Fotografiar es esencialmente un acto
de no intervención. Parte del horror de
las proezas del fotoperiodismo
contemporáneo tan memorables como las de
un bonzo vietnamita que coge el bidón de
gasolina y un guerrillero bengalí que
atraviesa con la bayoneta a un
colaboracionista maniatado proviene de
advertir cómo se ha vuelto verosímil, en
situaciones en las cuales el fotógrafo
debe optar entre una fotografía y una
vida, optar por la fotografía. La
persona que interviene no puede
registrar; la persona que registra no
puede intervenir. La gran película de
Dziga Vertov, Cielovick’s Kinoapparatom
(El hombre de la cámara, 1929), nos
brinda la imagen ideal del fotógrafo
como alguien en movimiento perpetuo,
alguien que atraviesa un panorama de
acontecimientos dispares con tal
agilidad y celeridad que toda
intervención es imposible. Rear Window
(La ventana indiscreta, 1954) de
Hitchcock nos brinda la imagen
complementaria: el fotógrafo
interpretado por James Stewart entabla
una relación intensa con un suceso a
través de la cámara precisamente porque
tiene una pierna rota y está confinado a
una silla de ruedas; la inmovilidad
temporal le impide intervenir en lo que
ve, y vuelve aún más importante hacer
fotografías. Aunque sea incompatible con
la intervención física, el empleo de la
cámara sigue siendo un modo de
participación. Aunque la cámara sea un
puesto de observación, el acto de
fotografiar es algo más que observación
pasiva. Como el voyeurismo sexual, es
una manera de alentar, al menos
tácitamente, a menudo explícitamente, la
continuación de lo que esté ocurriendo.

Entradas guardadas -

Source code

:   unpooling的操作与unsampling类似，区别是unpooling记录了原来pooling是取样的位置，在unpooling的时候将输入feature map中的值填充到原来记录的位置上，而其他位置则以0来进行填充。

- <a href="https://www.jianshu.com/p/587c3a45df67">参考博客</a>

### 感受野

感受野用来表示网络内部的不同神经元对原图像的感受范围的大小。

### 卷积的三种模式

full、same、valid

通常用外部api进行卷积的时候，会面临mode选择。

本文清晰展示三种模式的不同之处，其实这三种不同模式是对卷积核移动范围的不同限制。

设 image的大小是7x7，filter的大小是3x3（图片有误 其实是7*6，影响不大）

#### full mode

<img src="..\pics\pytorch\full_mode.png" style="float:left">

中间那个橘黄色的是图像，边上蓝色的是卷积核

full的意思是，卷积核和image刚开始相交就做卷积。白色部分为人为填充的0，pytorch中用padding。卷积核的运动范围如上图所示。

Tarea a realizar -
Según el texto seleccionado sobre la fotografía, ¿qué le ocurre al fotógrafo interpretado por James Stewart en La ventana indiscreta que le impide intervenir en lo que ve?

Problema resuelto -
Tiene una pierna rota y está confinado a una silla de ruedas.